Mit mehr als 5.000 gefälschten Fahrzeuginseraten im Internet sollen Kriminelle gutgläubige Käufer um mehr als 660.000 Euro gebracht haben. Die Ermittler der Zentralstelle Cybercrime in Bamberg und der Kriminalinspektion Coburg konnten zwei Verdächtige identifizieren und festnehmen. Die 40 und 44 Jahre alten Männer wurden in Rumänien gefasst und sitzen inzwischen in Deutschland in Untersuchungshaft.
Vorgehen der Täter
Nach den bisherigen Erkenntnissen der Ermittler verschafften sich die Täter seit September Zugang zu den Onlineplattformen zahlreicher seriöser Autohändler. Dort veröffentlichten sie mehr als 5.000 gefälschte Inserate. Um die Käufer zu täuschen, fälschten sie zudem Rechnungen, damit die Zahlungen nicht auf die Konten der Händler, sondern auf andere Konten in Deutschland und Spanien überwiesen wurden.

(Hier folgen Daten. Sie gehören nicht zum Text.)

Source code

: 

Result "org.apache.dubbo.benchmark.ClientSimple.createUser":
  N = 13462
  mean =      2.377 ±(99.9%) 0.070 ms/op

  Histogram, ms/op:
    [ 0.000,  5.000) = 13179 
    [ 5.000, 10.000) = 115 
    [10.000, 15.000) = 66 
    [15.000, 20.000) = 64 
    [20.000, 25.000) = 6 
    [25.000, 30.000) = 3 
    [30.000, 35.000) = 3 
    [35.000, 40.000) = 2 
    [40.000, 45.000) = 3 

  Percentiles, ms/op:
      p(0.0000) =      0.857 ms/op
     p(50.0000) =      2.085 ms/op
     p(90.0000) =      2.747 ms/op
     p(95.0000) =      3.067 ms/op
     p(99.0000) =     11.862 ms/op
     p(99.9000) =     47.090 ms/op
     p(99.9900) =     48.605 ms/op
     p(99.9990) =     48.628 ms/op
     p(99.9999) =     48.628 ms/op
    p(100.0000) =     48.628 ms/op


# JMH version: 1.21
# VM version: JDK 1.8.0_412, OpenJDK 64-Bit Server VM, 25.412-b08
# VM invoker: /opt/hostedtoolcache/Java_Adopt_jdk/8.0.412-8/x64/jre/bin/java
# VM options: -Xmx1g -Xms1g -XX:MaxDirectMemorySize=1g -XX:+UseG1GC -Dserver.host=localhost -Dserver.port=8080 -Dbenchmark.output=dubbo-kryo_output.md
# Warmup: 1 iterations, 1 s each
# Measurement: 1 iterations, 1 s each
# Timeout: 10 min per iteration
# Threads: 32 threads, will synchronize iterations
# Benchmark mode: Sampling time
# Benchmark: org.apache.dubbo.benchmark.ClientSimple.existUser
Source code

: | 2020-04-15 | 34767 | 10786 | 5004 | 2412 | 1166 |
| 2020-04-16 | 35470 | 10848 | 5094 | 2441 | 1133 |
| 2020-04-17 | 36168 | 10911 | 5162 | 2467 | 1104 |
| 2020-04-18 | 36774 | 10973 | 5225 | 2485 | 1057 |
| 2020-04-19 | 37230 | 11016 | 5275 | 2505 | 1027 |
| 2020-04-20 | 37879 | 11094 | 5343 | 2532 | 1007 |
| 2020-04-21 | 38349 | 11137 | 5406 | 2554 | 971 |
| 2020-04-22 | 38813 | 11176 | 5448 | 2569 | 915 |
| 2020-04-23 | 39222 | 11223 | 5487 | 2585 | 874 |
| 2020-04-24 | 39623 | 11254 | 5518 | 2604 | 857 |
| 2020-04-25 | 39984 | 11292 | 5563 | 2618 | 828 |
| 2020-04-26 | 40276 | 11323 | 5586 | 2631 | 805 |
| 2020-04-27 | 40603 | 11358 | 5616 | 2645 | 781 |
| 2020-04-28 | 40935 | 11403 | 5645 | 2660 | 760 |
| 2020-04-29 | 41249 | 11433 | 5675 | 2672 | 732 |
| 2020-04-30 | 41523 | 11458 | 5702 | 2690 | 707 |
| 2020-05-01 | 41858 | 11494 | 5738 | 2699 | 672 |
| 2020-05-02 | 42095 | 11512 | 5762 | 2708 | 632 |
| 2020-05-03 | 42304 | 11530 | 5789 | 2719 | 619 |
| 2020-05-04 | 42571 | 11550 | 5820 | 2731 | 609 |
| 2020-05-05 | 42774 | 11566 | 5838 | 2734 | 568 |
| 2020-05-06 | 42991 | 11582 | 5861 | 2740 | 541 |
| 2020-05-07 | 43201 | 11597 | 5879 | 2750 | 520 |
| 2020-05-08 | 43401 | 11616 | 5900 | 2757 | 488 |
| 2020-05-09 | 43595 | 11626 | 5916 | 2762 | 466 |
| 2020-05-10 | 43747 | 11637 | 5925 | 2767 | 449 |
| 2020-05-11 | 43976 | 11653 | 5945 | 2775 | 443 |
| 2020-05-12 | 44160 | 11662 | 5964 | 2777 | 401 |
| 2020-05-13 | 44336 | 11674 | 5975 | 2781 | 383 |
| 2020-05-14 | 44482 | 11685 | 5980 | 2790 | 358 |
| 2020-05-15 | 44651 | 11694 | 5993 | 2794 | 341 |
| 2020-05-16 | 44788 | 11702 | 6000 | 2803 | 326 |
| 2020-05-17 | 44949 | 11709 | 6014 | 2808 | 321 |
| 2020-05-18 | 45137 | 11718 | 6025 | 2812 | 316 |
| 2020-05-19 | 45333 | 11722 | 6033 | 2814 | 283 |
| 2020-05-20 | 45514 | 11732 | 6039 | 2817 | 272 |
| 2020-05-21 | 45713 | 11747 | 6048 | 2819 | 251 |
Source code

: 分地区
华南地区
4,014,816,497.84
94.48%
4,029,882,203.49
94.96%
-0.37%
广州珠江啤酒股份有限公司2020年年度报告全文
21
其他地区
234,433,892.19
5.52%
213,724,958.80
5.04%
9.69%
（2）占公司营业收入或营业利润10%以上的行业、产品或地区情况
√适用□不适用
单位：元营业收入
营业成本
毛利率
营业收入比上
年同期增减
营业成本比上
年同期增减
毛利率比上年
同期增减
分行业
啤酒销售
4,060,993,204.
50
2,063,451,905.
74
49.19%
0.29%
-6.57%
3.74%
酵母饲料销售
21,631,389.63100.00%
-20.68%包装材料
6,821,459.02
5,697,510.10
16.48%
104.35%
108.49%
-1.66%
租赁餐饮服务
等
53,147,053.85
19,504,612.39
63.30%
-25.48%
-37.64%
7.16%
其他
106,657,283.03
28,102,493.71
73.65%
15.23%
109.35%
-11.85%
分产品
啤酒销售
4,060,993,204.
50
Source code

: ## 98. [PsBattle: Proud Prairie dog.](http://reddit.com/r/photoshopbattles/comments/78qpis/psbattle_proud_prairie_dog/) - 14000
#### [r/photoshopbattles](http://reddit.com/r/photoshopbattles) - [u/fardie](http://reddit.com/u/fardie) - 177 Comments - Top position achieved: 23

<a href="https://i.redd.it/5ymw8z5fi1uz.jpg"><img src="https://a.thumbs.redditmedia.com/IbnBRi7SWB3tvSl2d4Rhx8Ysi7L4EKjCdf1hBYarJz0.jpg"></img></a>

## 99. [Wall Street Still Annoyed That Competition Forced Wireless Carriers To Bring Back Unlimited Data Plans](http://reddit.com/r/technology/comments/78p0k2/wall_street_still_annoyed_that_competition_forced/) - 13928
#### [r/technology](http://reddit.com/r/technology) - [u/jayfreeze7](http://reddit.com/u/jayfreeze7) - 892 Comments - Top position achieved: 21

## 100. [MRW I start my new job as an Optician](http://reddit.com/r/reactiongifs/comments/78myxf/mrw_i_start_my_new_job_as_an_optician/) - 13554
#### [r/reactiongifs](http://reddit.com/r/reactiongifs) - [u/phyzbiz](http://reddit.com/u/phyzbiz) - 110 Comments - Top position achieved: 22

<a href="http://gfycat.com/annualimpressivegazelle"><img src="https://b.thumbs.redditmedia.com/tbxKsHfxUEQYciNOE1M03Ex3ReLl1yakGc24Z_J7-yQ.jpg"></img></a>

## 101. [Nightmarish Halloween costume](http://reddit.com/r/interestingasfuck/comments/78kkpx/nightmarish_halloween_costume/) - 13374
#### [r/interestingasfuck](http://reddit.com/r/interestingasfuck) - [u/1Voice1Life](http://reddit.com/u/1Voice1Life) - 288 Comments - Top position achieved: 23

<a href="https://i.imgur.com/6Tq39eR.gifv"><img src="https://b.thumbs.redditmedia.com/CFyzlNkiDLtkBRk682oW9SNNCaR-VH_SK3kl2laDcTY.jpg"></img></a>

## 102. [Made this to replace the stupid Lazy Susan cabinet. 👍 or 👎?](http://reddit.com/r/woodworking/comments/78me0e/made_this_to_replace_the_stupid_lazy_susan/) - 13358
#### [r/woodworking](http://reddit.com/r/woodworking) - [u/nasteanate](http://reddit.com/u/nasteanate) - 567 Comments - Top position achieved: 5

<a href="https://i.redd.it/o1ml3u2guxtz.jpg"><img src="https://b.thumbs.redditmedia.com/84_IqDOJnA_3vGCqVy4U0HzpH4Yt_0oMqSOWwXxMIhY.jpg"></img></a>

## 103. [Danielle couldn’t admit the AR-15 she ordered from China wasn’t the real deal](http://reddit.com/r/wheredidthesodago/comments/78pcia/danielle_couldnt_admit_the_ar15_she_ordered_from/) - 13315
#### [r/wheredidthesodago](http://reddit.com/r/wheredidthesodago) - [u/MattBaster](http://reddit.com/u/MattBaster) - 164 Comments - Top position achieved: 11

Durchsuchungen und Sicherstellung
Bei Durchsuchungen in Rumänien fanden die Ermittler Bargeld und Goldmünzen im Wert von etwa 100.000 Euro. Die Ermittlungen dauern an, weitere Details zu den Tatumständen und möglichen weiteren Beteiligten werden geprüft. Die Staatsanwaltschaft Bamberg führt das Verfahren.
Schutz vor Betrug
Die Polizei rät Autokäufern, bei Online-Inseraten besonders vorsichtig zu sein und Zahlungen nur an vertrauenswürdige Empfänger zu leisten. Bei Verdacht auf Betrug sollten Käufer umgehend Anzeige erstatten.